» Information shown
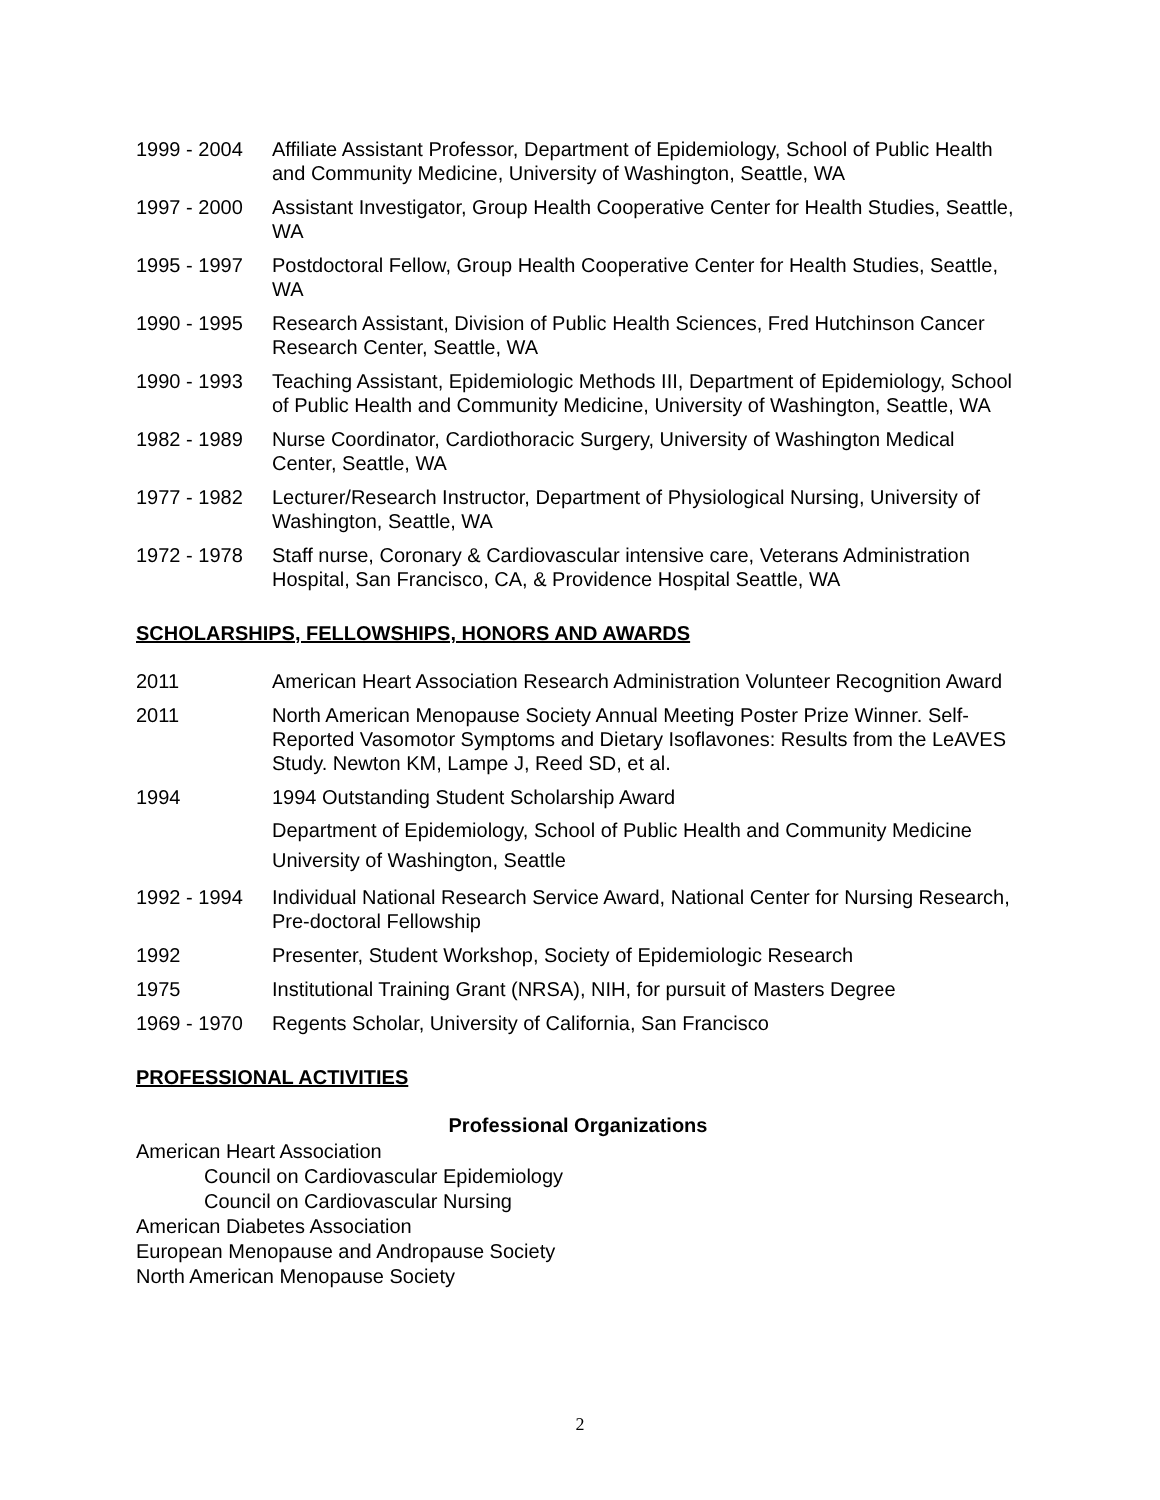1999 - 2004 Affiliate Assistant Professor, Department of Epidemiology, School of Public Health and Community Medicine, University of Washington, Seattle, WA
1997 - 2000 Assistant Investigator, Group Health Cooperative Center for Health Studies, Seattle, WA
1995 - 1997 Postdoctoral Fellow, Group Health Cooperative Center for Health Studies, Seattle, WA
1990 - 1995 Research Assistant, Division of Public Health Sciences, Fred Hutchinson Cancer Research Center, Seattle, WA
1990 - 1993 Teaching Assistant, Epidemiologic Methods III, Department of Epidemiology, School of Public Health and Community Medicine, University of Washington, Seattle, WA
1982 - 1989 Nurse Coordinator, Cardiothoracic Surgery, University of Washington Medical Center, Seattle, WA
1977 - 1982 Lecturer/Research Instructor, Department of Physiological Nursing, University of Washington, Seattle, WA
1972 - 1978 Staff nurse, Coronary & Cardiovascular intensive care, Veterans Administration Hospital, San Francisco, CA, & Providence Hospital Seattle, WA
SCHOLARSHIPS, FELLOWSHIPS, HONORS AND AWARDS
2011 American Heart Association Research Administration Volunteer Recognition Award
2011 North American Menopause Society Annual Meeting Poster Prize Winner. Self-Reported Vasomotor Symptoms and Dietary Isoflavones: Results from the LeAVES Study. Newton KM, Lampe J, Reed SD, et al.
1994 1994 Outstanding Student Scholarship Award
Department of Epidemiology, School of Public Health and Community Medicine
University of Washington, Seattle
1992 - 1994 Individual National Research Service Award, National Center for Nursing Research, Pre-doctoral Fellowship
1992 Presenter, Student Workshop, Society of Epidemiologic Research
1975 Institutional Training Grant (NRSA), NIH, for pursuit of Masters Degree
1969 - 1970 Regents Scholar, University of California, San Francisco
PROFESSIONAL ACTIVITIES
Professional Organizations
American Heart Association
Council on Cardiovascular Epidemiology
Council on Cardiovascular Nursing
American Diabetes Association
European Menopause and Andropause Society
North American Menopause Society
2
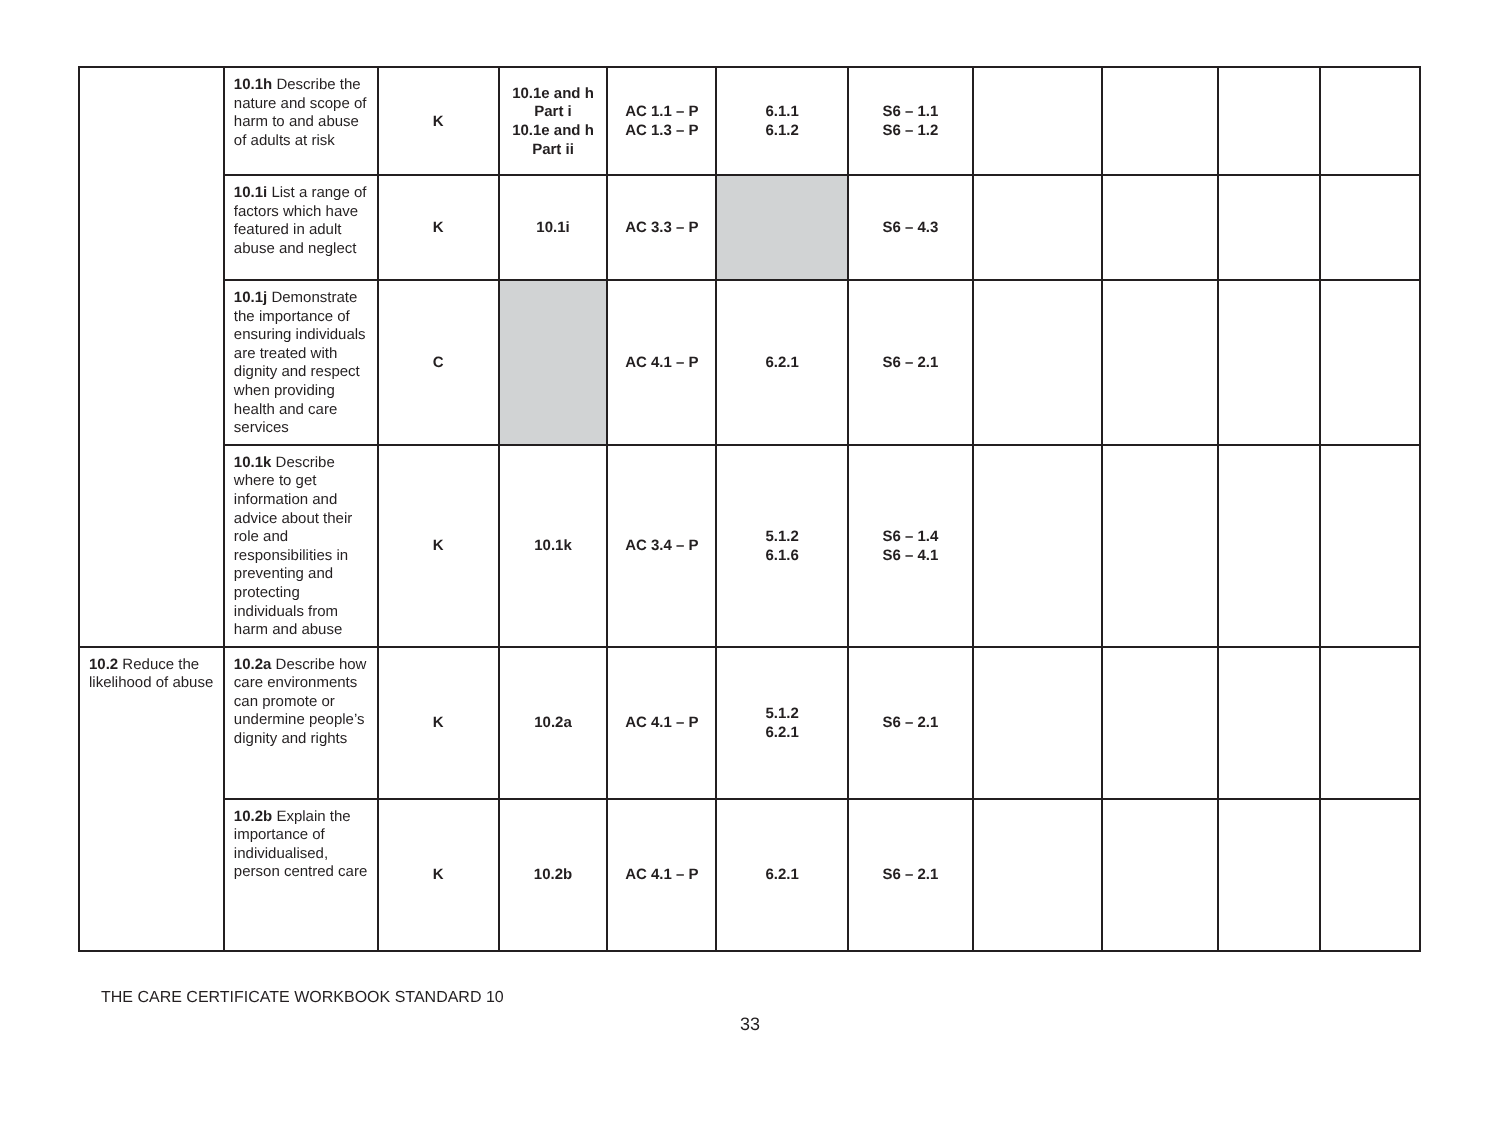| | 10.1h Describe the nature and scope of harm to and abuse of adults at risk | K | 10.1e and h Part i 10.1e and h Part ii | AC 1.1 – P AC 1.3 – P | 6.1.1 6.1.2 | S6 – 1.1 S6 – 1.2 | | | | |
| | 10.1i List a range of factors which have featured in adult abuse and neglect | K | 10.1i | AC 3.3 – P | | S6 – 4.3 | | | | |
| | 10.1j Demonstrate the importance of ensuring individuals are treated with dignity and respect when providing health and care services | C | | AC 4.1 – P | 6.2.1 | S6 – 2.1 | | | | |
| | 10.1k Describe where to get information and advice about their role and responsibilities in preventing and protecting individuals from harm and abuse | K | 10.1k | AC 3.4 – P | 5.1.2 6.1.6 | S6 – 1.4 S6 – 4.1 | | | | |
| 10.2 Reduce the likelihood of abuse | 10.2a Describe how care environments can promote or undermine people’s dignity and rights | K | 10.2a | AC 4.1 – P | 5.1.2 6.2.1 | S6 – 2.1 | | | | |
| | 10.2b Explain the importance of individualised, person centred care | K | 10.2b | AC 4.1 – P | 6.2.1 | S6 – 2.1 | | | | |
THE CARE CERTIFICATE WORKBOOK STANDARD 10
33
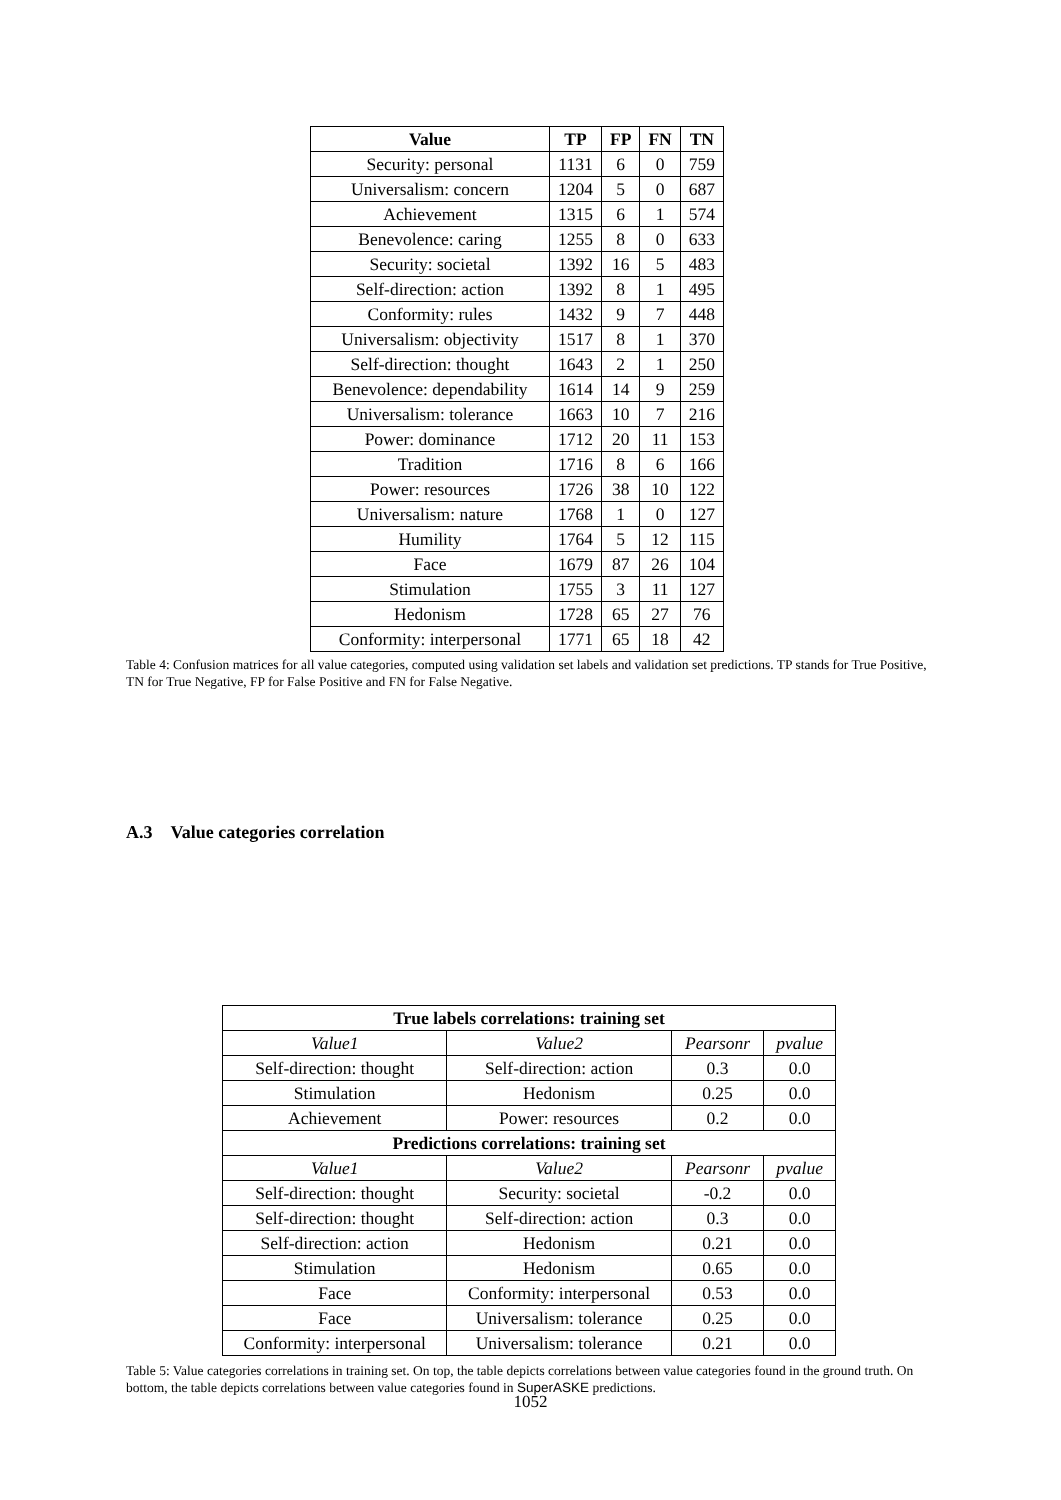| Value | TP | FP | FN | TN |
| --- | --- | --- | --- | --- |
| Security: personal | 1131 | 6 | 0 | 759 |
| Universalism: concern | 1204 | 5 | 0 | 687 |
| Achievement | 1315 | 6 | 1 | 574 |
| Benevolence: caring | 1255 | 8 | 0 | 633 |
| Security: societal | 1392 | 16 | 5 | 483 |
| Self-direction: action | 1392 | 8 | 1 | 495 |
| Conformity: rules | 1432 | 9 | 7 | 448 |
| Universalism: objectivity | 1517 | 8 | 1 | 370 |
| Self-direction: thought | 1643 | 2 | 1 | 250 |
| Benevolence: dependability | 1614 | 14 | 9 | 259 |
| Universalism: tolerance | 1663 | 10 | 7 | 216 |
| Power: dominance | 1712 | 20 | 11 | 153 |
| Tradition | 1716 | 8 | 6 | 166 |
| Power: resources | 1726 | 38 | 10 | 122 |
| Universalism: nature | 1768 | 1 | 0 | 127 |
| Humility | 1764 | 5 | 12 | 115 |
| Face | 1679 | 87 | 26 | 104 |
| Stimulation | 1755 | 3 | 11 | 127 |
| Hedonism | 1728 | 65 | 27 | 76 |
| Conformity: interpersonal | 1771 | 65 | 18 | 42 |
Table 4: Confusion matrices for all value categories, computed using validation set labels and validation set predictions. TP stands for True Positive, TN for True Negative, FP for False Positive and FN for False Negative.
A.3 Value categories correlation
| True labels correlations: training set | | | |
| --- | --- | --- | --- |
| Value1 | Value2 | Pearsonr | pvalue |
| Self-direction: thought | Self-direction: action | 0.3 | 0.0 |
| Stimulation | Hedonism | 0.25 | 0.0 |
| Achievement | Power: resources | 0.2 | 0.0 |
| Predictions correlations: training set | | | |
| Value1 | Value2 | Pearsonr | pvalue |
| Self-direction: thought | Security: societal | -0.2 | 0.0 |
| Self-direction: thought | Self-direction: action | 0.3 | 0.0 |
| Self-direction: action | Hedonism | 0.21 | 0.0 |
| Stimulation | Hedonism | 0.65 | 0.0 |
| Face | Conformity: interpersonal | 0.53 | 0.0 |
| Face | Universalism: tolerance | 0.25 | 0.0 |
| Conformity: interpersonal | Universalism: tolerance | 0.21 | 0.0 |
Table 5: Value categories correlations in training set. On top, the table depicts correlations between value categories found in the ground truth. On bottom, the table depicts correlations between value categories found in SuperASKE predictions.
1052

» Task instructions
Please retype the records above exactly, leaving every image out.

» Answer to the exercise
1999 - 2004 Affiliate Assistant Professor, Department of Epidemiology, School of Public Health and Community Medicine, University of Washington, Seattle, WA
1997 - 2000 Assistant Investigator, Group Health Cooperative Center for Health Studies, Seattle, WA
1995 - 1997 Postdoctoral Fellow, Group Health Cooperative Center for Health Studies, Seattle, WA
1990 - 1995 Research Assistant, Division of Public Health Sciences, Fred Hutchinson Cancer Research Center, Seattle, WA
1990 - 1993 Teaching Assistant, Epidemiologic Methods III, Department of Epidemiology, School of Public Health and Community Medicine, University of Washington, Seattle, WA
1982 - 1989 Nurse Coordinator, Cardiothoracic Surgery, University of Washington Medical Center, Seattle, WA
1977 - 1982 Lecturer/Research Instructor, Department of Physiological Nursing, University of Washington, Seattle, WA
1972 - 1978 Staff nurse, Coronary & Cardiovascular intensive care, Veterans Administration Hospital, San Francisco, CA, & Providence Hospital Seattle, WA
SCHOLARSHIPS, FELLOWSHIPS, HONORS AND AWARDS
2011 American Heart Association Research Administration Volunteer Recognition Award
2011 North American Menopause Society Annual Meeting Poster Prize Winner. Self-Reported Vasomotor Symptoms and Dietary Isoflavones: Results from the LeAVES Study. Newton KM, Lampe J, Reed SD, et al.
1994 1994 Outstanding Student Scholarship Award
Department of Epidemiology, School of Public Health and Community Medicine
University of Washington, Seattle
1992 - 1994 Individual National Research Service Award, National Center for Nursing Research, Pre-doctoral Fellowship
1992 Presenter, Student Workshop, Society of Epidemiologic Research
1975 Institutional Training Grant (NRSA), NIH, for pursuit of Masters Degree
1969 - 1970 Regents Scholar, University of California, San Francisco
PROFESSIONAL ACTIVITIES
Professional Organizations
American Heart Association
Council on Cardiovascular Epidemiology
Council on Cardiovascular Nursing
American Diabetes Association
European Menopause and Andropause Society
North American Menopause Society
2
| | 10.1h Describe the nature and scope of harm to and abuse of adults at risk | K | 10.1e and h Part i 10.1e and h Part ii | AC 1.1 – P AC 1.3 – P | 6.1.1 6.1.2 | S6 – 1.1 S6 – 1.2 | | | | |
| | 10.1i List a range of factors which have featured in adult abuse and neglect | K | 10.1i | AC 3.3 – P | | S6 – 4.3 | | | | |
| | 10.1j Demonstrate the importance of ensuring individuals are treated with dignity and respect when providing health and care services | C | | AC 4.1 – P | 6.2.1 | S6 – 2.1 | | | | |
| | 10.1k Describe where to get information and advice about their role and responsibilities in preventing and protecting individuals from harm and abuse | K | 10.1k | AC 3.4 – P | 5.1.2 6.1.6 | S6 – 1.4 S6 – 4.1 | | | | |
| 10.2 Reduce the likelihood of abuse | 10.2a Describe how care environments can promote or undermine people’s dignity and rights | K | 10.2a | AC 4.1 – P | 5.1.2 6.2.1 | S6 – 2.1 | | | | |
| | 10.2b Explain the importance of individualised, person centred care | K | 10.2b | AC 4.1 – P | 6.2.1 | S6 – 2.1 | | | | |
THE CARE CERTIFICATE WORKBOOK STANDARD 10
33
| Value | TP | FP | FN | TN |
| --- | --- | --- | --- | --- |
| Security: personal | 1131 | 6 | 0 | 759 |
| Universalism: concern | 1204 | 5 | 0 | 687 |
| Achievement | 1315 | 6 | 1 | 574 |
| Benevolence: caring | 1255 | 8 | 0 | 633 |
| Security: societal | 1392 | 16 | 5 | 483 |
| Self-direction: action | 1392 | 8 | 1 | 495 |
| Conformity: rules | 1432 | 9 | 7 | 448 |
| Universalism: objectivity | 1517 | 8 | 1 | 370 |
| Self-direction: thought | 1643 | 2 | 1 | 250 |
| Benevolence: dependability | 1614 | 14 | 9 | 259 |
| Universalism: tolerance | 1663 | 10 | 7 | 216 |
| Power: dominance | 1712 | 20 | 11 | 153 |
| Tradition | 1716 | 8 | 6 | 166 |
| Power: resources | 1726 | 38 | 10 | 122 |
| Universalism: nature | 1768 | 1 | 0 | 127 |
| Humility | 1764 | 5 | 12 | 115 |
| Face | 1679 | 87 | 26 | 104 |
| Stimulation | 1755 | 3 | 11 | 127 |
| Hedonism | 1728 | 65 | 27 | 76 |
| Conformity: interpersonal | 1771 | 65 | 18 | 42 |
Table 4: Confusion matrices for all value categories, computed using validation set labels and validation set predictions. TP stands for True Positive, TN for True Negative, FP for False Positive and FN for False Negative.
A.3 Value categories correlation
| True labels correlations: training set | | | |
| --- | --- | --- | --- |
| Value1 | Value2 | Pearsonr | pvalue |
| Self-direction: thought | Self-direction: action | 0.3 | 0.0 |
| Stimulation | Hedonism | 0.25 | 0.0 |
| Achievement | Power: resources | 0.2 | 0.0 |
| Predictions correlations: training set | | | |
| Value1 | Value2 | Pearsonr | pvalue |
| Self-direction: thought | Security: societal | -0.2 | 0.0 |
| Self-direction: thought | Self-direction: action | 0.3 | 0.0 |
| Self-direction: action | Hedonism | 0.21 | 0.0 |
| Stimulation | Hedonism | 0.65 | 0.0 |
| Face | Conformity: interpersonal | 0.53 | 0.0 |
| Face | Universalism: tolerance | 0.25 | 0.0 |
| Conformity: interpersonal | Universalism: tolerance | 0.21 | 0.0 |
Table 5: Value categories correlations in training set. On top, the table depicts correlations between value categories found in the ground truth. On bottom, the table depicts correlations between value categories found in SuperASKE predictions.
1052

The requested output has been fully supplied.